Toute la zone située entre Diskit et Hunder – où se trouvent les fameux chameaux de Bactriane – forme une longue langue désertique qui longe la Siachen river – qui serpente au pied du Karakoram  après avoir pris sa source au Siachen glacier, au bord de laquelle – miracle de l’eau – se présente une opulente oasis où poussent à foison saules et peupliers ainsi que des abricotiers. On y cultive aussi du blé et de l’orge mais aussi toutes sortes de légumes.
Je ne peux m’empêcher de me remémorer un souvenir vieux de quarante ans, les dunes à Zagora, au Maroc, où nous avions passé la journée à lire, assis dans la piscine de l’hôtel en attendant la nuit pour reprendre la route et fuir cette chaleur de braise. Hôtel 4 étoiles, certes, mais l’électricité étant coupée en journée, la climatisation ne fonctionnait pas.
Mais ici, pas de chaleur de braise, et les dunes ne sont pas très hautes. Le sable en est si fin, si blanc qu’il semble former des monticules de farine disséminés tout le long de cette oasis.

Les chameaux de Bactriane

Quand la Chine a envahi le Tibet en 1950, elle a aussi envahi l’ancien Turkestan oriental, coupant la route aux caravanes. Et les magnifiques chameaux de Bactriane n’ont jamais pu regagner le désert de Gobi.
Abandonnés là, au pied du Karakoram, ils sont devenus “sauvages” et se sont multipliés jusqu’à ce que l’Inde s’aperçoive qu’elle pourrait les vendre aux zoos et les expédier aussi sur les plages de Goa et même du Kérala – oui, oui, j’en ai vu – ou… d’ailleurs pour promener les touristes en mal de distractions.
Mais à Hunder est leur vraie place.
Nous ne faisons que quelques photos en souvenir et pour la frime avec les copains indiens, car le prix demandé pour un tour nous semble beaucoup trop élevé pour seulement un court aller-retour dans le sable. Mais monter sur un chameau s’avère moins facile qu’enfourcher un vélo quand on n’est plus très jeune… Et puis, quand il se relève ou s’agenouille, on se demande si l’on ne va pas être projeté… Soudain, une horde d’Israéliens surgie de nulle part se rue bruyamment sur les chameliers chacun voulant faire un tour à dos de chameau. Cela nous prouve que les autochtones auraient tort de ne pas faire leur beurre sur le dos des chameaux, euh, pardon, sur le dos des touristes.

Le monastère de Diskit

Le monastère de Diskit, quant à lui, ne nous laissera pas un souvenir impérissable, mais la vue de là-haut, embrassant toute la vallée à 360°, vaut à elle seule la visite.
L’attraction touristique se focalise sur l’immense statue du Bouddha Maitreya. haute de 32 mètres.
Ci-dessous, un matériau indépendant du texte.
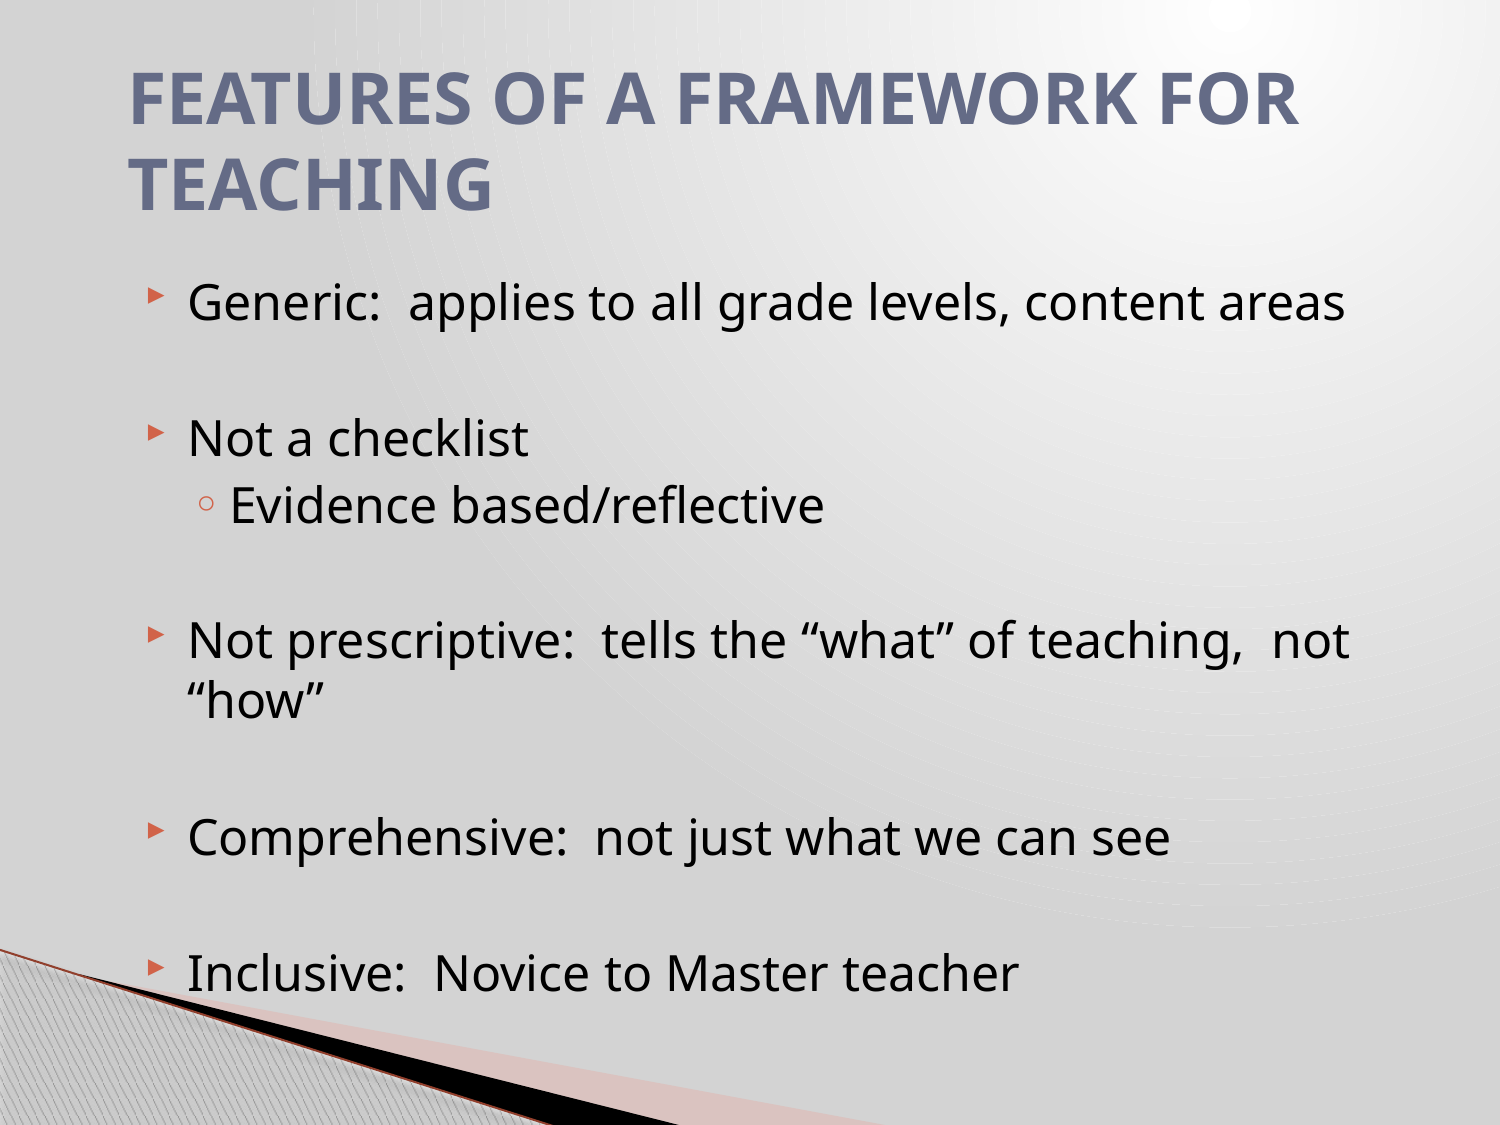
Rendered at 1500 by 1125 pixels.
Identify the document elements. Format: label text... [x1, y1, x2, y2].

list Generic: applies to all grade levels, content areas Not a checklist Evidence based/reflective Not prescriptive: tells the “what” of teaching, not “how” Comprehensive: not just what we can see Inclusive: Novice to Master teacher [112, 262, 1369, 1013]
title FEATURES OF A FRAMEWORK FOR TEACHING [112, 45, 1425, 233]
On lui attribue le pouvoir de protéger le village et la région, mais aussi d’éviter une nouvelle guerre avec le Pakistan. On peut l’apercevoir à des kilomètres à la ronde.

Après quoi nous regagnons Leh par le Khardung-La en traversant des paysages extra-planétaires de toute beauté.
Presque en arrivant au sommet, en allant marquer notre territoire comme des chiens sauvages, nous découvrons par centaines ces campanules violettes inviolées et inviolables dissimulées aux regards par leur environnement rocailleux.